ATTIVITÀ 1: Indica quante righe dell'elenco contengono la parola "Conny", distinguendo tra maiuscole e minuscole, e scrivi soltanto il numero.

Nato quasi contemporaneamente alla fondazione del gruppo assicurativo bolognese negli anni Sessanta, oggi il Circolo promuove principalmente attività ricreative, sportive, turistiche e culturali. Esso, innanzitutto, offre servizi: cerca proposte per viaggi di gruppo; organizza visite a mostre e ai luoghi più interessanti di Bologna e provincia; fornisce abbonamenti per i principali teatri felsinei; gestisce una videoteca, che conta fra i cinquemila e i seimila titoli, e una ricca biblioteca specializzata in viaggi. Inoltre, come tutti i circoli aziendali, dà impulso a numerose attività sportive: è impegnato nell’organizzazione di partite di pallavolo e di calcetto a livello amatoriale; e ha anche una sua squadra di tennis, che partecipa al «Torneo nazionale intercooperativo di tennis» che si tiene ogni anno a Milano Marittima.

ATTIVITÀ 2: Secondo il testo estratto, quanti titoli conta la videoteca gestita dal Circolo?

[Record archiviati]
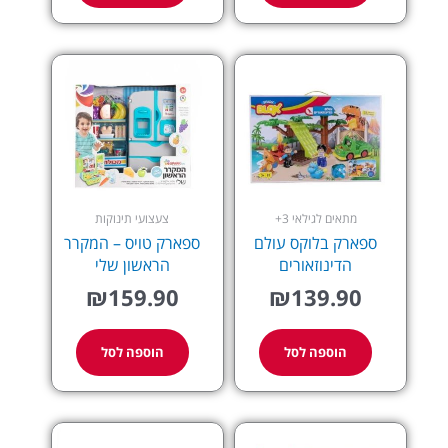
מתאים לגילאי 3+
צעצועי תינוקות
ספארק בלוקס עולם
ספארק טויס – המקרר
הדינוזאורים
הראשון שלי
₪
159.90
₪
139.90
הוספה לסל
הוספה לסל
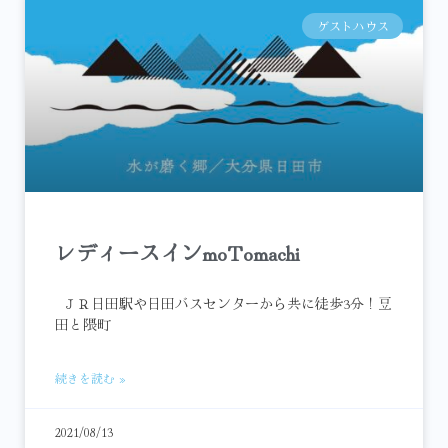
ゲストハウス
レディースインmoTomachi
ＪＲ日田駅や日田バスセンターから共に徒歩3分！豆
田と隈町
続きを読む »
2021/08/13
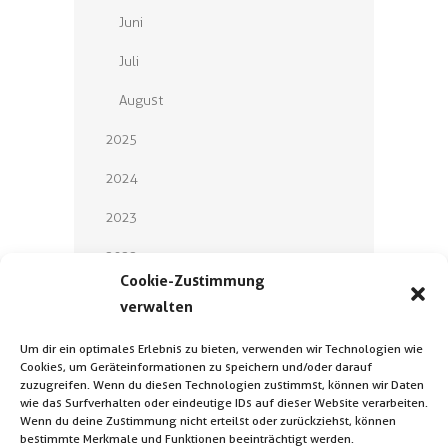
Juni
Juli
August
2025
2024
2023
2022
Cookie-Zustimmung
2021
verwalten
2020
Um dir ein optimales Erlebnis zu bieten, verwenden wir Technologien wie
Cookies, um Geräteinformationen zu speichern und/oder darauf
2019
zuzugreifen. Wenn du diesen Technologien zustimmst, können wir Daten
wie das Surfverhalten oder eindeutige IDs auf dieser Website verarbeiten.
2018
Wenn du deine Zustimmung nicht erteilst oder zurückziehst, können
bestimmte Merkmale und Funktionen beeinträchtigt werden.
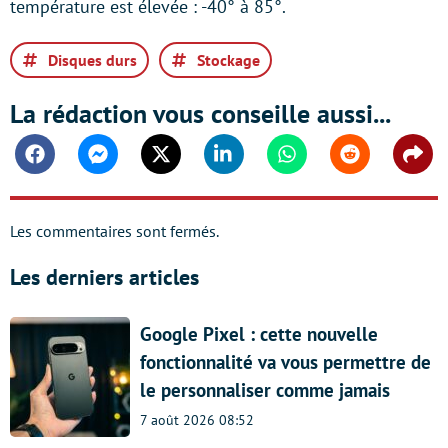
température est élevée : -40° à 85°.
Disques durs
Stockage
La rédaction vous conseille aussi...
Facebook
Messenger
Twitter
Linkedin
Whatsapp
Reddit
Shar
Les commentaires sont fermés.
Les derniers articles
Google Pixel : cette nouvelle
fonctionnalité va vous permettre de
le personnaliser comme jamais
7 août 2026 08:52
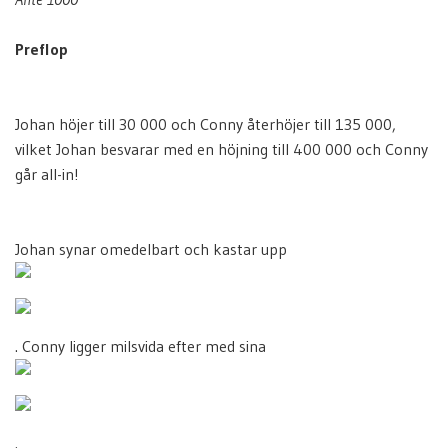
Preflop
Johan höjer till 30 000 och Conny återhöjer till 135 000,
vilket Johan besvarar med en höjning till 400 000 och Conny
går all-in!
Johan synar omedelbart och kastar upp
. Conny ligger milsvida efter med sina
.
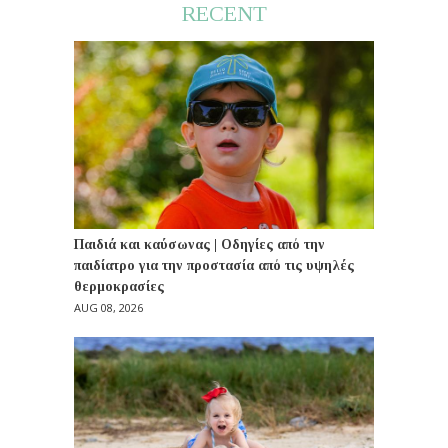
RECENT
Παιδιά και καύσωνας | Οδηγίες από την
παιδίατρο για την προστασία από τις υψηλές
θερμοκρασίες
AUG 08, 2026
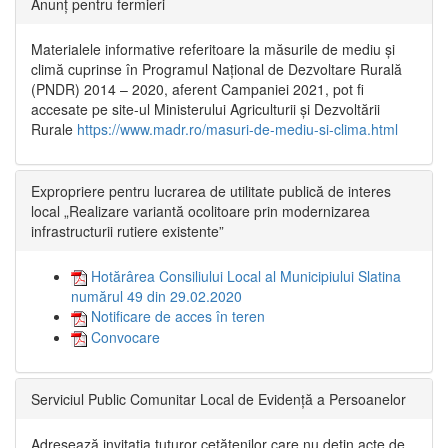
Anunț pentru fermieri
Materialele informative referitoare la măsurile de mediu și
climă cuprinse în Programul Național de Dezvoltare Rurală
(PNDR) 2014 – 2020, aferent Campaniei 2021, pot fi
accesate pe site-ul Ministerului Agriculturii și Dezvoltării
Rurale
https://www.madr.ro/masuri-de-mediu-si-clima.html
Expropriere pentru lucrarea de utilitate publică de interes
local „Realizare variantă ocolitoare prin modernizarea
infrastructurii rutiere existente”
Hotărârea Consiliului Local al Municipiului Slatina
numărul 49 din 29.02.2020
Notificare de acces în teren
Convocare
Serviciul Public Comunitar Local de Evidență a Persoanelor
Adresează invitația tuturor cetățenilor care nu dețin acte de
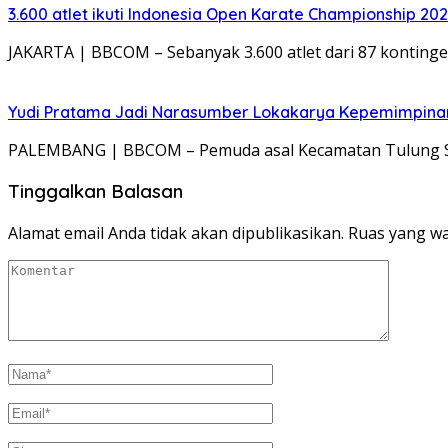
3.600 atlet ikuti Indonesia Open Karate Championship 20
JAKARTA | BBCOM – Sebanyak 3.600 atlet dari 87 kontinge
Yudi Pratama Jadi Narasumber Lokakarya Kepemimpina
PALEMBANG | BBCOM – Pemuda asal Kecamatan Tulung Sel
Tinggalkan Balasan
Alamat email Anda tidak akan dipublikasikan.
Ruas yang wa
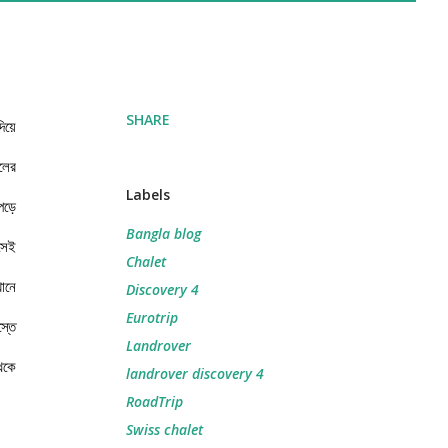
SHARE
িয়ে
লের
Labels
পড়ে
Bangla blog
সেই
Chalet
ানে
Discovery 4
Eurotrip
্তে
Landrover
েকে
landrover discovery 4
RoadTrip
Swiss chalet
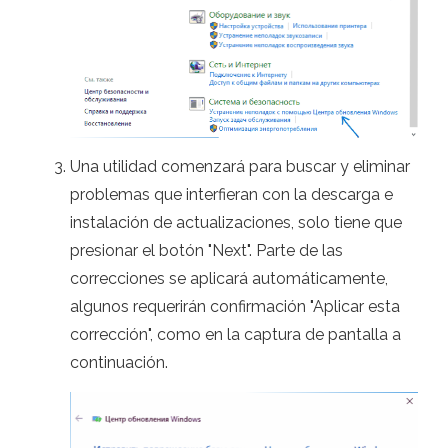
Una utilidad comenzará para buscar y eliminar
problemas que interfieran con la descarga e
instalación de actualizaciones, solo tiene que
presionar el botón "Next". Parte de las
correcciones se aplicará automáticamente,
algunos requerirán confirmación "Aplicar esta
corrección", como en la captura de pantalla a
continuación.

RISPOSTA SCRITTA 1: 3

RISPOSTA SCRITTA 2: Fra i cinquemila e i seimila titoli.